Domain Name: artistrycrafts.info Registry Domain ID: cb5979b1f4fd48bfae35eadc9e3b31aa-DONUTS Registrar WHOIS Server: whois.godaddy.com/ Registrar URL: http://www.godaddy.com/domains/search.aspx?ci=8990 Updated Date: 2021-11-20T14:24:49Z Creation Date: 2020-07-15T09:54:52Z Registry Expiry Date: 2022-07-15T09:54:52Z Registrar: GoDaddy.com, LLC Registrar IANA ID: 146 Registrar Abuse Contact Email: abuse@godaddy.com Registrar Abuse Contact Phone: +1.4806242505 Domain Status: clientDeleteProhibited https://icann.org/epp#clientDeleteProhibited Domain Status: clientRenewProhibited https://icann.org/epp#clientRenewProhibited Domain Status: clientTransferProhibited https://icann.org/epp#clientTransferProhibited Domain Status: clientUpdateProhibited https://icann.org/epp#clientUpdateProhibited Registry Registrant ID: REDACTED FOR PRIVACY Registrant Name: REDACTED FOR PRIVACY Registrant Organization: Domains By Proxy, LLC Registrant Street: REDACTED FOR PRIVACY Registrant City: REDACTED FOR PRIVACY Registrant State/Province: Arizona Registrant Postal Code: REDACTED FOR PRIVACY Registrant Country: US Registrant Phone: REDACTED FOR PRIVACY Registrant Phone Ext: REDACTED FOR PRIVACY Registrant Fax: REDACTED FOR PRIVACY Registrant Fax Ext: REDACTED FOR PRIVACY
Hier möchte also jemand lieber anonym bleiben. Die Domain hat derjenige bei Turnkey Internet gehostet, wo man sich auch mal auf die Schnelle einen virtuellen Server mieten kann.

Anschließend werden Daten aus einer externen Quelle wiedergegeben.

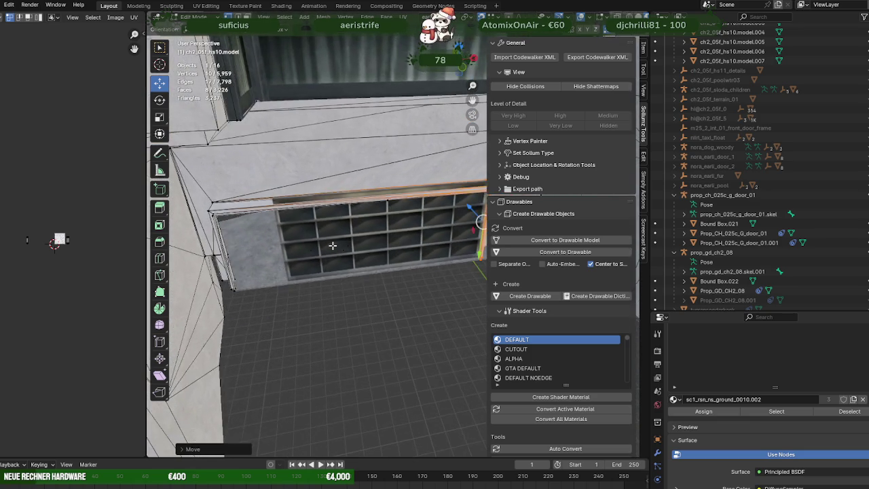
key("shift+z")
left_click_drag(311, 261, 316, 184)
left_click_drag(317, 184, 357, 301)
left_click_drag(357, 302, 292, 238)
left_click_drag(292, 238, 322, 303)
left_click_drag(322, 303, 302, 355)
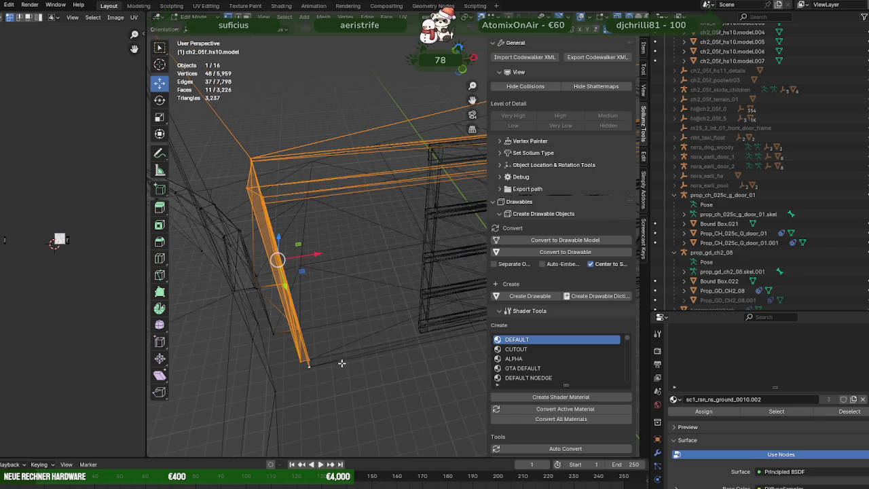
key("shift+z")
left_click_drag(360, 320, 402, 151)
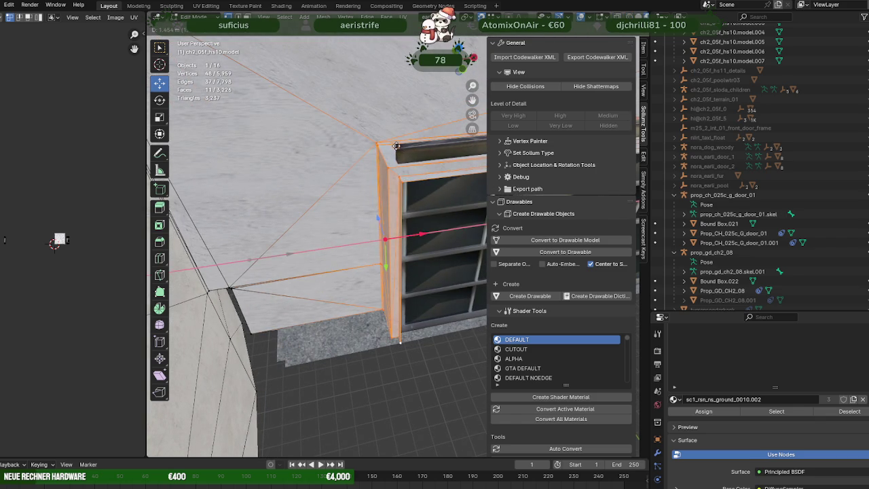
left_click_drag(396, 146, 397, 148)
Step: Shift the opening's top edges -0.25 m along Y so they sit on the door
left_click_drag(398, 147, 279, 171)
scroll("down", 3)
key("shift+z")
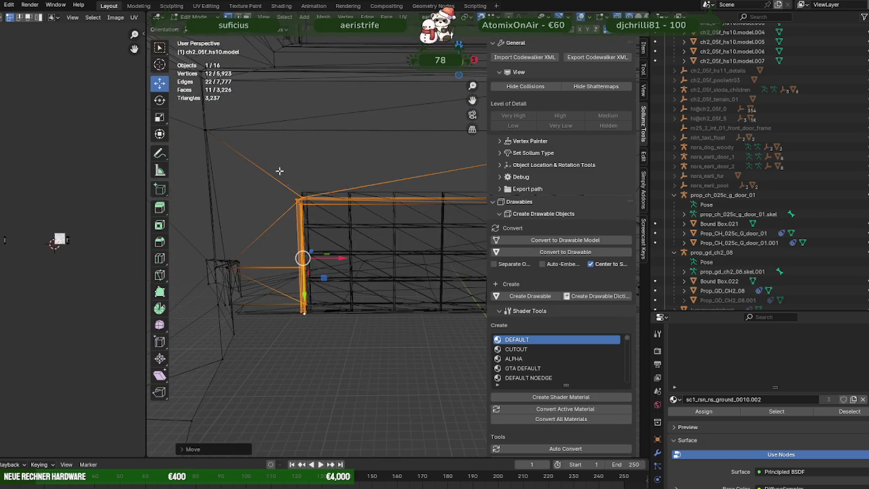
left_click_drag(398, 217, 212, 193)
left_click_drag(211, 188, 411, 145)
left_click_drag(417, 198, 311, 230)
key("shift+z")
left_click(310, 174)
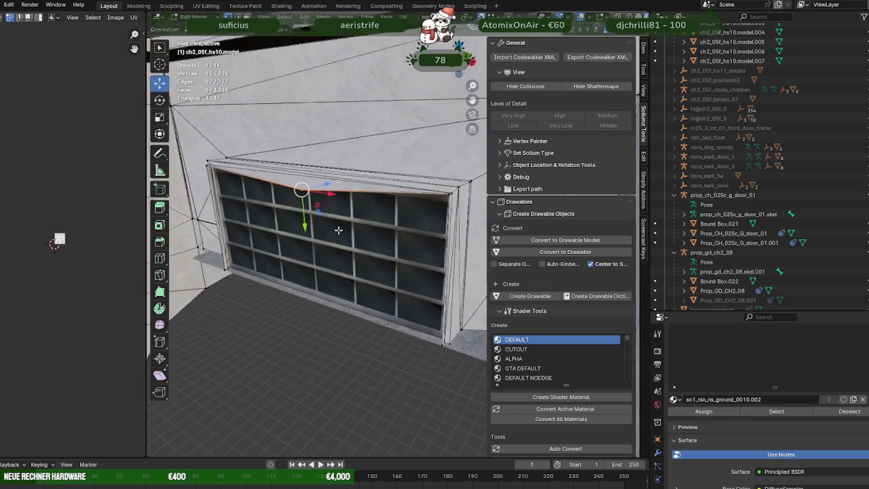
Step: Move the selected top-edge vertex along Y onto the door
left_click_drag(291, 225, 289, 214)
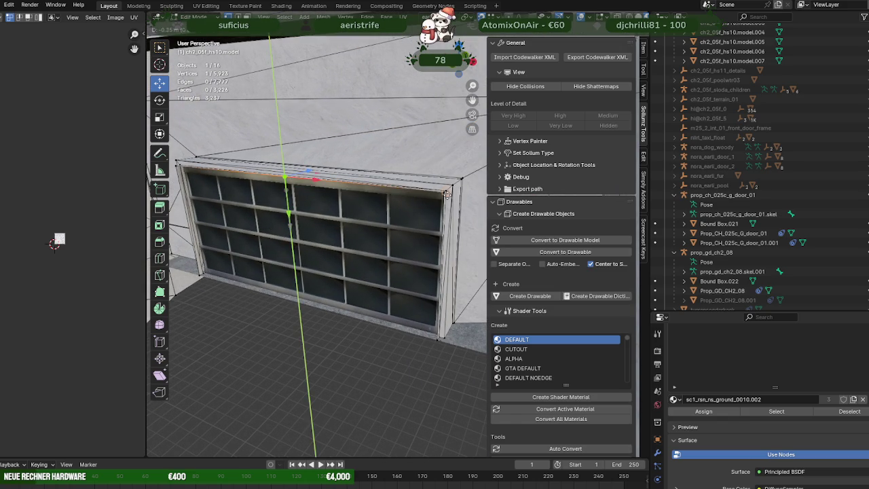
left_click(444, 193)
left_click_drag(444, 193, 331, 244)
scroll("down", 3)
scroll("down", 3)
scroll("down", 3)
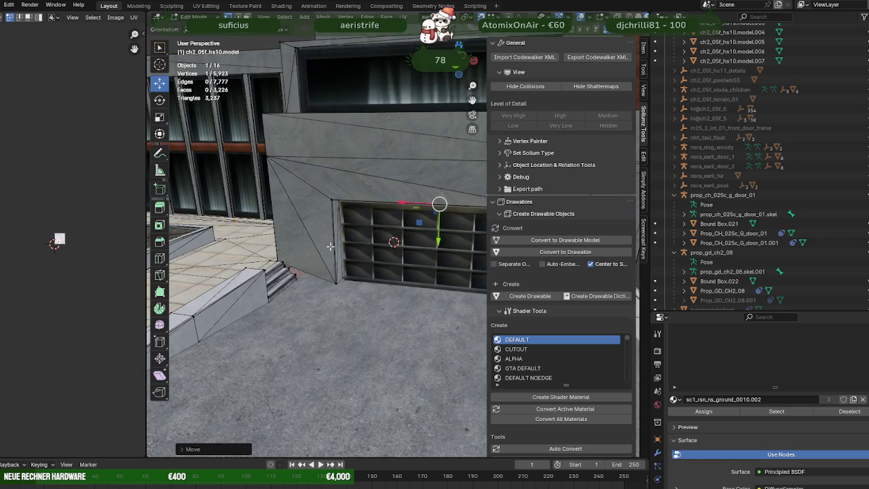
Step: Extrude a new face from the step vertices and slide it along X into the wall gap
left_click(293, 267)
key("KP_Decimal")
scroll("up", 3)
left_click_drag(301, 267, 369, 275)
left_click(413, 264)
key("ctrl+KP_Add")
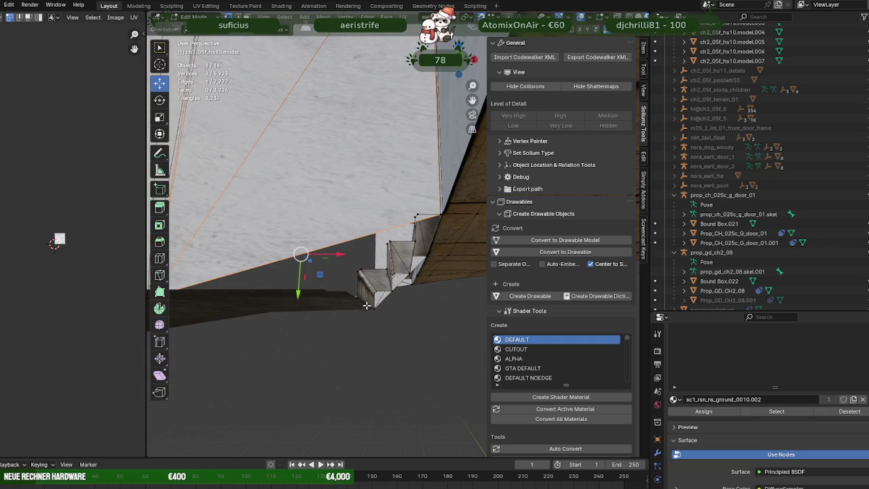
key("e")
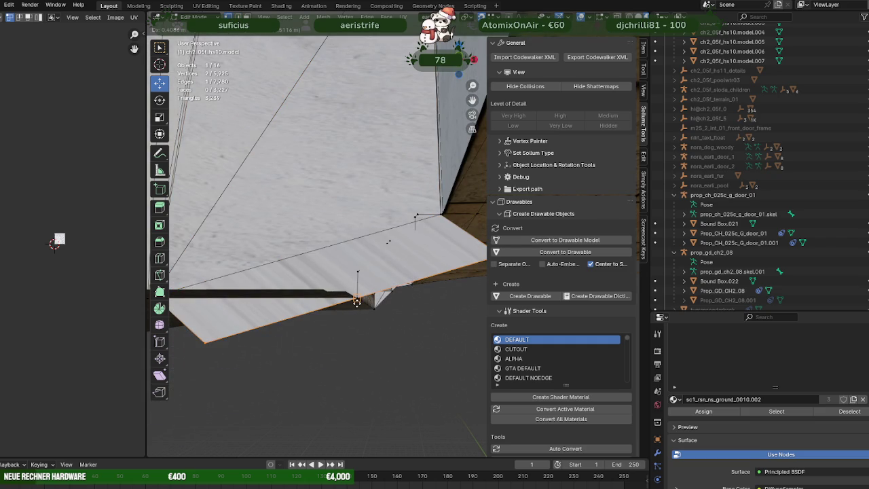
left_click(416, 293)
left_click_drag(416, 293, 405, 261)
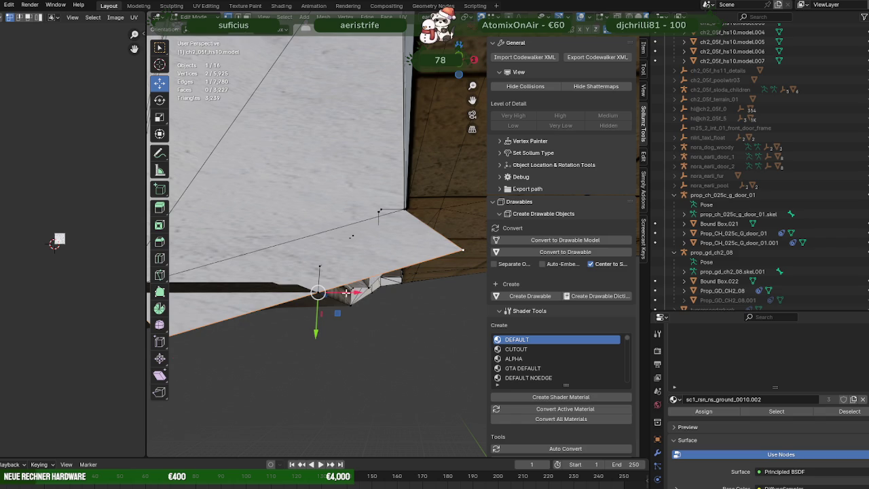
left_click_drag(346, 292, 402, 213)
Step: Merge a corner vertex of the new face up into the wall corner
left_click_drag(257, 332, 272, 343)
left_click(255, 332)
left_click_drag(256, 332, 258, 269)
left_click_drag(357, 253, 283, 322)
scroll("up", 3)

Wie oft habe ich schon die Abuse-Abteilungen der Domain-Registrare und Hoster angeschrieben und Missbrauchsfälle genau geschildert. Wie selten habe ich eine Antwort bekommen... und wie selten hat sich wirklich was getan? Der Scammer wird, selbst, wenn man ihm Domain und Server sperrt, einfach eine andere, ähnliche Domain kaufen und einen neuen virtuellen Server mieten und seine Tour weiter fahren. Mit viel Glück erwischen die Strafverfolgungsbehörden den Übeltäter nach vielen Jahren einmal und bestrafen ihn. Und mit noch mehr Glück hat dieser seine Lektion dann gelernt und hört auf mit den Betrügereien. Aber in der Zeit, die bis dahin vergeht, habe etliche die Masche kopiert und abgewandelt.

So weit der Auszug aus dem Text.